Tuesday 30 April 2013

The Dresses of Ellsworth Kelly - Considering Legal Protection in Fashion


Méditerannée, 1952 - Ellsworth Kelly


While flipping through the pages of Vogue's latest U.S. issue, I came upon an article about two dresses designed by world-renowned painter Ellsworth Kelly.  The New York Times also features an informative piece on the the Kelly dresses.  As clothing, or as a artwork, I think they are fantastic, and it's also a great opportunity to blog about legal protection in fashion, a topic I just spoke on last week.  The new dress, designed by Kelly and created by Francisco Costa of Calvin Klein is basically a remake of a dress that Kelly originally designed in France in 1952.  Kelly's original dress was made using brightly colored cotton that he purchased in the South of France.  Kelly used some fabric for a five-panel painting in cloth.  He gave the remaining fabric to a friend, Anne Weber, asking her to make the dress to his specifications (although in the end he was very bothered that she left the bottom blue panel so long).  The dresses feature color blocks that evoke Kelly's paintings.


One dress, created in France, and another (presumably) created in the U.S., receive different intellectual property protection.  Clothing designs are allowed far greater intellectual property rights in Europe.  At this point there are two layers of protection, that offered by individual nations and that offered by the EU Directive on Legal Protections in Design.  In France, where the first dress was made, fashion designs are classified as "works of the mind" and enjoy copyright protection.

In the U.S., clothing design receives almost no protection under copyright law because clothing is considered largely inseparable from its utilitarian functions.  U.S. copyright law, loath to protect to utilitarian items therefore only protects things likes original designs on fabric, or possibly non-utilitarin features of costumes.  While some designers are able to bootstrap their way into some level of protection through trademark and trade dress, clothing is largely unprotected and copycats are free to infringe upon new designs.

Only ten of the new Kelly dresses were made.  One was donated to the Metropolitan Museum of Art's Costume Institute, another to the Philadelphia Museum of Art.  With dresses and other clothing items gracing the galleries of some of the nation's premier museums, one would think the U.S. might start seeing fashion a little differently, but the fight to obtain greater intellectual property protection in the United States has been going on for over 100 years.  For the last twenty years, congressional bills seeking to extend some level of limited copyright protection to clothing have regularly been introduced and consistently died in committee, so it does not appear that change is coming any time soon.

Some have remarked that the dresses are so reminiscent of Kelly's paintings, that they really constitute drawings or sculptures, not just ordinary clothing.  Although it might be impractical, I can't help but wonder if these musings could represent an alternative theory for copyright protection of the Kelly dresses in the United States.


3 comments:

mathinker said...

Rachel, I'm kind of curious... was the question of whether additional protection for fashion would actually benefit society (or even the fashion industry as a whole) even considered at that discussion you recently attended?

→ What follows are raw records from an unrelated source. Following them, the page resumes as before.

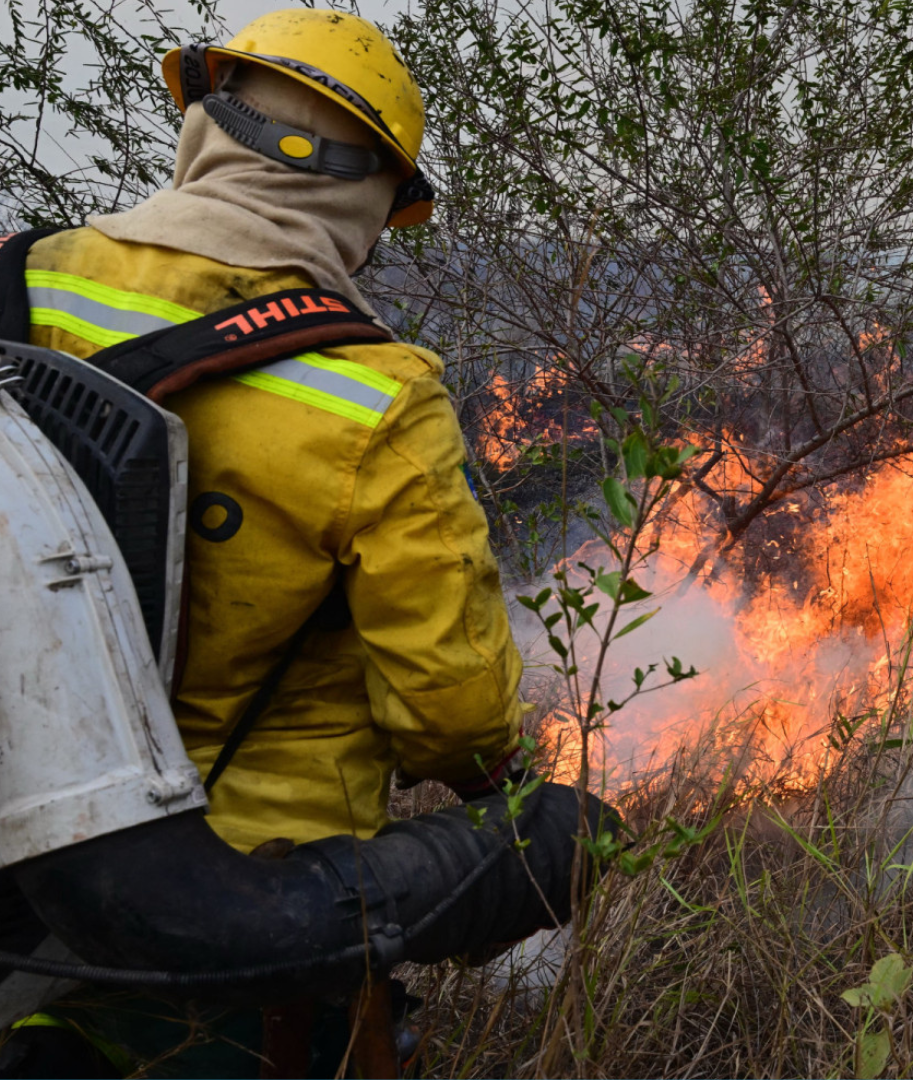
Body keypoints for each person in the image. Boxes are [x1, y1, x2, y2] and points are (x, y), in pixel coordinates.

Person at [1, 9, 533, 1075]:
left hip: (17, 882)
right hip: (240, 919)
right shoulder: (377, 398)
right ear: (369, 198)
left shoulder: (24, 281)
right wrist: (512, 789)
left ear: (206, 127)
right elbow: (451, 715)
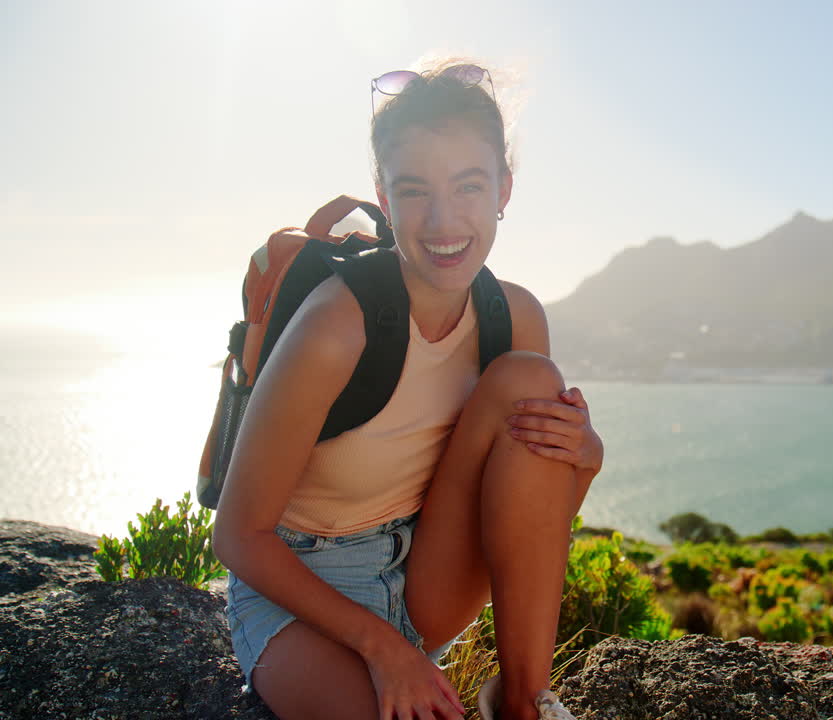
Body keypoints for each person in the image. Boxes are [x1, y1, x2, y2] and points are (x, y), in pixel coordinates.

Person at [213, 59, 602, 720]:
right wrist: (385, 651)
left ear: (504, 188)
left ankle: (521, 705)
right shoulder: (336, 327)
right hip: (298, 588)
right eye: (415, 190)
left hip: (424, 572)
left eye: (469, 186)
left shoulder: (516, 318)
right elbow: (237, 536)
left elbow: (527, 514)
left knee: (531, 383)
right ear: (385, 198)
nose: (443, 220)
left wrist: (583, 460)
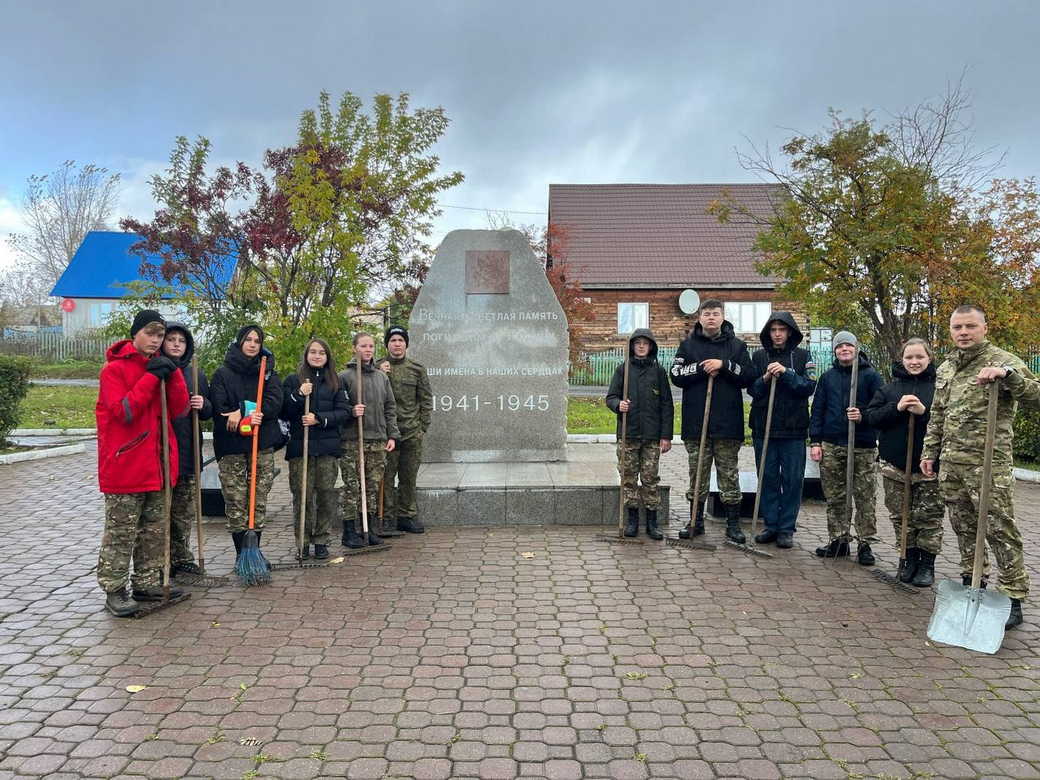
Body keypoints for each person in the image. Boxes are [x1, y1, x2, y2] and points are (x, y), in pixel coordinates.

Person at [921, 305, 1040, 629]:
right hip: (953, 465)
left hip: (988, 464)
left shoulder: (1004, 361)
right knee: (965, 528)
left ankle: (1013, 595)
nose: (963, 332)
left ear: (984, 328)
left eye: (970, 326)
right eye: (957, 327)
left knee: (1000, 529)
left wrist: (1008, 377)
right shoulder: (946, 368)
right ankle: (973, 582)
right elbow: (938, 415)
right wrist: (929, 452)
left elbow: (1036, 396)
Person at [95, 309, 187, 616]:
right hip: (126, 465)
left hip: (158, 465)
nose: (155, 340)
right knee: (122, 533)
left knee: (154, 530)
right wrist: (150, 378)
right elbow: (125, 411)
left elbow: (178, 408)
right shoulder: (114, 371)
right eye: (150, 333)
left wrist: (172, 373)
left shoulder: (160, 367)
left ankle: (147, 581)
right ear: (135, 334)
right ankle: (115, 588)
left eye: (160, 335)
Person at [669, 299, 754, 542]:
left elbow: (748, 375)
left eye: (715, 313)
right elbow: (675, 375)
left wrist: (724, 365)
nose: (711, 318)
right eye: (706, 313)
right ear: (699, 317)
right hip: (696, 425)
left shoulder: (737, 346)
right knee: (698, 474)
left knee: (729, 474)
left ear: (723, 317)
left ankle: (733, 524)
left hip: (728, 424)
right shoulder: (687, 346)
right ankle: (695, 521)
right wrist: (701, 368)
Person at [864, 338, 942, 586]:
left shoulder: (939, 388)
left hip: (928, 466)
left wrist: (923, 413)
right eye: (909, 357)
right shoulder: (889, 389)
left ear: (929, 358)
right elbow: (872, 418)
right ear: (902, 360)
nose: (914, 362)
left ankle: (926, 563)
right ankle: (907, 558)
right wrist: (896, 408)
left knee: (928, 517)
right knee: (900, 515)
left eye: (920, 357)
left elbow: (948, 422)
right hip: (895, 465)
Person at [209, 325, 284, 560]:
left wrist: (244, 411)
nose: (253, 344)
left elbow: (273, 402)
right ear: (240, 342)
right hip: (231, 446)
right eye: (248, 340)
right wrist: (242, 411)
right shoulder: (223, 373)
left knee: (257, 498)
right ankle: (243, 554)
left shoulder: (268, 372)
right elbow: (219, 407)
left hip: (260, 444)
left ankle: (255, 552)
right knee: (236, 500)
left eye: (257, 340)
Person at [809, 331, 883, 564]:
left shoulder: (871, 376)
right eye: (840, 347)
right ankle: (839, 539)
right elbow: (817, 410)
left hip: (862, 445)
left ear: (856, 348)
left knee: (864, 497)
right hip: (832, 444)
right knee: (836, 496)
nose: (844, 350)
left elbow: (882, 409)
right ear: (835, 351)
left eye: (848, 346)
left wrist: (863, 416)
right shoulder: (828, 377)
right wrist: (816, 441)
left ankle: (865, 543)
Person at [747, 312, 816, 549]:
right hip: (763, 427)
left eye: (782, 330)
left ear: (790, 332)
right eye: (773, 330)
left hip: (793, 429)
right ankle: (771, 525)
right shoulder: (758, 356)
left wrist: (787, 374)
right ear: (768, 332)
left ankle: (787, 528)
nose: (777, 334)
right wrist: (766, 377)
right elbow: (752, 390)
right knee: (767, 478)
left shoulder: (802, 356)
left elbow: (808, 386)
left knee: (792, 479)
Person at [281, 339, 350, 560]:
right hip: (301, 449)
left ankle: (321, 540)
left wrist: (319, 419)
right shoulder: (293, 380)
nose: (317, 356)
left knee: (326, 496)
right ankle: (303, 542)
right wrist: (299, 395)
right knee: (302, 496)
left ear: (327, 356)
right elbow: (283, 410)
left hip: (327, 449)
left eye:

You do realize that the fashion industry is often waved around as an example of an industry which flourishes without design protection, right? See: here or here.

Rachel said...

mathinker,
Thank you for your thoughts. Yes, the question was of course addressed by both fashion designers and attorneys. It is a very open-ended issue, and certainly there are differences between cross-pollination of ideas and wholesale copying that play out in these discussions.

I think one important question is whether emerging American designers ought to be placed on equal footing with those in Europe when in comes to IP protection.

mathinker said...

Thanks for the info, Rachel, I'm happy to hear that the possibility that more protection would not be automatically better was "on the radar" at the discussion.

> It is a very open-ended issue

I agree, in fact, I'd say that it's really, really difficult to collect useful data which could inform arguments for reform in either direction --- therefore making one's opinions in this field more similar to religious beliefs than evidence-based ones.

For example, whenever people use the fashion industry as "evidence" via analogy for how copyright should be reformed for other creative works/fields, I don't find this particularly convincing. Since becoming interested in these issues, I've come to understand that the economics of different creative industries (books, music, film, painting, etc.) have actually quite a lot of individual character (and that even within one such industry, various creators find different economic solutions for themselves).